Intravenous Gammaglobulin for Sickle Cell Pain Crises

Purpose

The purpose of this study is to determine whether intravenous immune globulin is safe and effective in the acute treatment of pain crises in sickle cell disease. Funding Source: Food and Drug Administration (FDA), Office of Orphan Products Development (OOPD)

Conditions

  • Sickle Cell Disease
  • Pain

Eligibility

Eligible Ages
Between 12 Years and 65 Years
Eligible Genders
All
Accepts Healthy Volunteers
No

Inclusion Criteria

  • Documented diagnosis of sickle cell disease (SS or S-β thalassemia genotype) - Age 12-65 years for Phase 1 (Completed), 6-13.99 years for Phase 2 (Ongoing) - Uncomplicated acute pain episode requiring hospital admission and parenteral narcotics

Exclusion Criteria

  • Increased stroke risk as assessed by transcranial Doppler or magnetic resonance imaging (all subjects undergo testing) - Concomitant acute process, including fever > 38.5° C with clinical suspicion of infection - Increased ALT > 2X ULN - Serum creatinine ≥1.3 mg/dL, >300 mg/dL protein in spot urinalysis, or known condition associated with renal dysfunction - Hb > 10 g/dL and Hct > 30% - Hb< 5 g/dl - Known IgA deficiency or known allergy to gamma globulin - Pregnancy or breastfeeding - Vaccination with a live attenuated virus in the preceding 6 weeks - Documented history of illicit (eg. heroin, cocaine) drug abuse or drug-seeking behavior - Current participation in another investigational drug study - Current treatment with chronic transfusion - Prior thromboses or current estrogen use

Study Design

Phase
Phase 1/Phase 2
Study Type
Interventional
Allocation
Randomized
Intervention Model
Parallel Assignment
Primary Purpose
Treatment
Masking
Quadruple (Participant, Care Provider, Investigator, Outcomes Assessor)

Arm Groups

ArmDescriptionAssigned Intervention
Experimental
Immune Globulin Intravenous
IVIG used in the trial is the GAMUNEX brand, at doses up through 800 mg/kg in Phase 1 and at 400mg/kg in Phase 2.
  • Drug: Immune Globulin Intravenous
    A single dose of intravenous immune globulin or saline placebo administered within 24 hours of hospital presentation.

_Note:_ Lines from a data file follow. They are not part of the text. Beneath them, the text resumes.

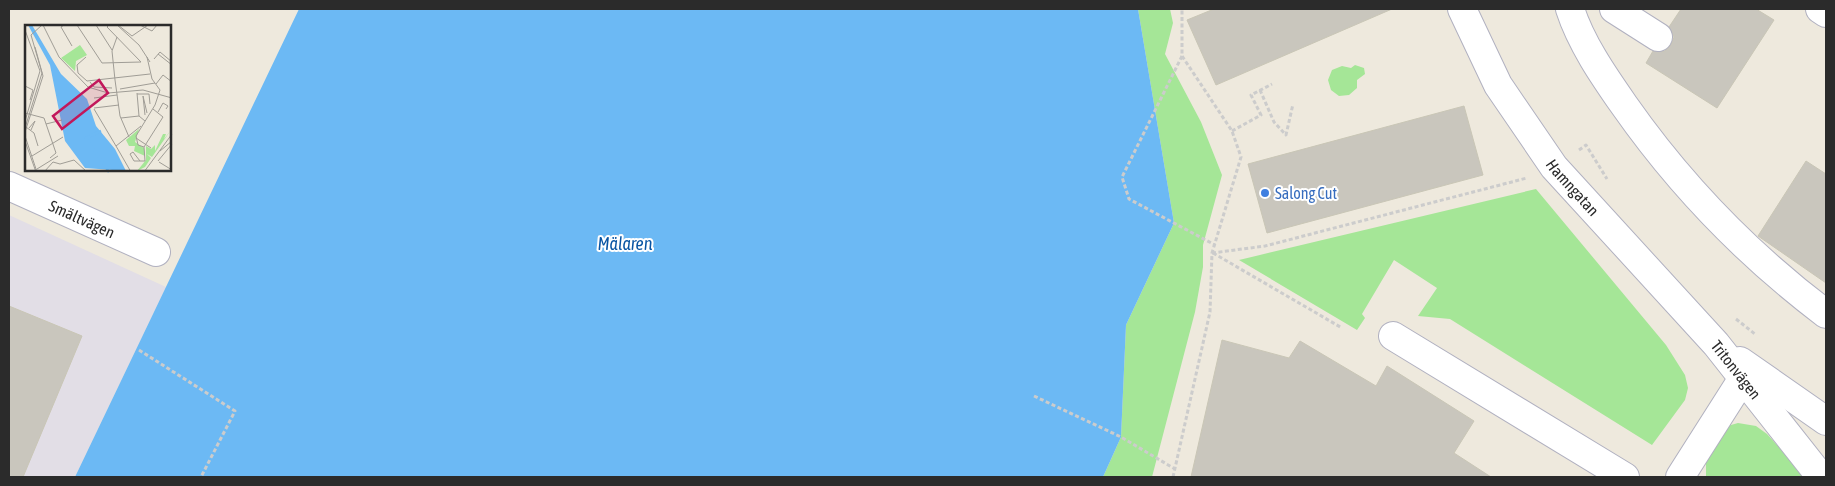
<svg xmlns="http://www.w3.org/2000/svg" width="1835" height="486" font-family="'Asap Condensed',sans-serif">
<style>
.industrial{fill:#e2dee6}
.green{fill:#a5e697}
.water{fill:#6cb9f4}
.building{fill:#c9c6bd;stroke:#c9c6b6}
.lines{fill:none;stroke-linecap:round;stroke-linejoin:round}
.minor-casing{stroke:#b1b1c0;stroke-width:30}
.path{stroke:#ccc;stroke-width:3;stroke-dasharray:4 2.5;stroke-linecap:butt}
.minor{stroke:#fff;stroke-width:28}
.shop-dot{fill:#3f7fe0;stroke:#fff;stroke-width:2}
.labels{text-anchor:middle;dominant-baseline:central;stroke-width:4;stroke-linejoin:round;paint-order:stroke}
.street-label{font-size:16px;fill:#2b2b2b;stroke:#fff}
.shop-label{font-size:16px;fill:#366cbe;stroke:#fff;text-anchor:start}
.water-label{font-size:18px;font-style:italic;fill:#0854a3;stroke:#fff}
.inset-river{fill:none;stroke:#6cb9f4;stroke-width:2.5}
.inset-road{fill:none;stroke:#a09d96;stroke-width:1}
.view{fill:#c2185b;fill-opacity:0.15;stroke:#c2185b;stroke-width:2.5}
.inset-edge{fill:none;stroke:#2b2b2b;stroke-width:2.5}
</style>
<rect width="100%" height="100%" fill="#eee9dd"/>
<polygon class="industrial" points="9,215 166,287 75,477 9,477"/>
<g class="green">
<polygon points="1138,9 1170,9 1173,23 1165,54 1201,122 1222,175 1203,245 1203,267 1195,312 1152,477 1103,477 1121,437 1126,325 1174,223"/>
<polygon points="1355,65 1364,68 1365,74 1357,80 1357,88 1349,95 1339,96 1331,90 1328,80 1332,70 1342,66 1351,68"/>
<polygon points="1536,189 1666,345 1685,375 1688,388 1685,400 1652,445 1450,319 1418,316 1437,288 1394,260 1362,314 1365,318 1357,330 1239,260"/>
<polygon points="1738,423 1756,426 1767,434 1806,477 1706,477 1706,454 1724,427"/>
</g>
<polygon class="water" points="299,9 1138,9 1174,223 1126,325 1121,437 1103,477 75,477"/>
<g class="building">
<polygon points="1214,9 1392,9 1216,85 1187,20"/>
<polygon points="1681,9 1756,9 1774,20 1717,108 1646,63 1653,51 1665,51 1671,45 1674,37 1669,27"/>
<polygon points="1464,106 1483,175 1267,233 1248,164"/>
<polygon points="1806,161 1826,174 1826,283 1758,236"/>
<polygon points="9,306 82,336 23,477 9,477"/>
<polygon points="1222,340 1289,358 1300,341 1376,386 1387,366 1474,421 1454,453 1491,477 1191,477"/>
</g>
<g class="lines">
<defs>
<g id="minor">
<path id="s1" d="M1462,9L1498,85L1554,167L1716,344L1821,477"/>
<path d="M1570,9C1581,43 1603,75 1624,105C1680,185 1748,255 1826,314"/>
<polyline points="1614,9 1658,37"/>
<polyline points="1820,9 1826,13"/>
<path id="s2" d="M9,186L156,252"/>
<polyline points="1393,336 1625,477"/>
<polyline points="1740,361 1826,421"/>
<polyline points="1680,477 1743,378"/>
</g>
</defs>
<use href="#minor" class="minor-casing"/>
<g class="path">
<polyline points="1182,56 1122,177 1129,199 1215,245"/>
<polyline points="1260,90 1274,122 1286,135 1293,104"/>
<polyline points="1232,131 1261,115 1251,95 1272,84"/>
<polyline points="1579,150 1586,145 1607,179"/>
<polyline points="1212,253 1265,246 1527,178"/>
<polyline points="1213,253 1342,328"/>
<polyline points="1736,319 1755,334"/>
<polyline points="139,350 235,411 201,477"/>
<polyline points="1034,396 1121,437 1175,469"/>
<polyline points="1173,477 1210,312 1212,253 1241,157 1232,131 1182,56 1182,9"/>
</g>
<use href="#minor" class="minor"/>
</g>
<circle class="shop-dot" cx="1265" cy="193" r="5"/>
<g class="labels">
<g class="street-label">
<text stroke="none"><textPath href="#s1" startOffset="211">Hamngatan</textPath></text>
<text stroke="none"><textPath href="#s2" startOffset="80">Smältvägen</textPath></text>
<text stroke="none"><textPath href="#s1" startOffset="456">Tritonvägen</textPath></text>
</g>
<g class="shop-label">
<text x="1275" y="193">Salong Cut</text>
</g>
<g class="water-label">
<text x="625" y="243">Mälaren</text>
</g>
</g>
<g transform="translate(25 25)">
<rect width="146" height="146" fill="#eee9dd"/>
<path d="M55,20L62,30L51,36L50,46L36,33ZM114,104L110,117L119,123L120,131L109,126L110,121H104L101,115ZM146,105L127,132L122,129L126,133L120,142L112,146L121,135V121L126,124L130,120V126L138,109H141L139,114Z" fill="#a5e697"/>
<path d="M3,0H7L36,49L62,74L71,101L90,124L101,146L60,143L40,116L25,40Z" fill="#6cb9f4"/>
<path class="inset-river" d="M76,106L61,113L84,147"/>
<path class="inset-road" d="M18,0L34,32L63,62L83,68L118,65L147,73M39,0L36,2L47,21M52,0L77,38L116,37L82,2L84,0M71,0L87,25M92,0L114,20L125,37M93,0L107,11L123,0M115,0L127,6L132,0M0,5L15,46L0,96M92,12L87,26L90,55L95,91L104,112M133,29L147,40M61,32L52,40L53,48L62,56L125,49M129,34L135,27L147,37M65,57L69,62L87,63M131,59L138,50L147,57M0,61L8,65L5,75M95,64L130,58M112,68L114,91L120,96M112,69H124L125,79M69,73L92,70M69,83L94,80M69,84L91,121M133,87L138,78L143,81L141,84M0,88L19,93L31,128L25,133M120,90L118,71L122,88M96,93L114,91M21,99L37,95M1,102L9,108L13,121M0,103L17,48L6,10L17,0M4,103L10,96L6,105M0,107L18,51L10,22M0,111L12,147M111,113L126,123M0,116L11,147M91,121L116,101M91,121L106,147M119,122L113,120L111,111L130,80L135,65L127,54L122,32M119,122L138,92L128,84M135,126L147,116M7,131L38,112M115,136H109L105,129L108,127L115,136H120L119,122M133,136L147,119M134,137L147,145M12,144L33,131M19,147L28,137L35,139L49,135L62,147M119,147L147,109"/>
<path class="view" d="M74,55L83,68L37,104L28,91Z"/>
<rect width="146" height="146" class="inset-edge"/>
</g>
<rect width="1835" height="486" fill="none" stroke="#2b2b2b" stroke-width="20"/>
</svg>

The maximum dose in Phase I was 800 mg/kg. The dose for Phase II is 400mg/kg.
    Other names:
    • GAMUNEX (Talecris Biotherapeutics)
Placebo Comparator
Normal saline
An equivalent volume (weight-based)of normal saline
  • Other: Normal saline
    A single dose of normal saline administered within 24 hours of hospital admission for uncomplicated pain crisis.
    Other names:
    • Placebo

Recruiting Locations

Montefiore Medical Center
Bronx, New York 10467
Contact:
Deepa G Manwani, MD
718-741-2342
dmanwani@montefiore.org

More Details

Status
Recruiting
Sponsor
Deepa Manwani

Study Contact

Deepa G Manwani, M.D
718-741-2342
dmanwani@montefiore.org

Detailed Description

Patients will be randomized to a single dose of IVIG versus normal saline placebo during an uncomplicated pain crisis. Length of VOC and other secondary endpoints will be monitored.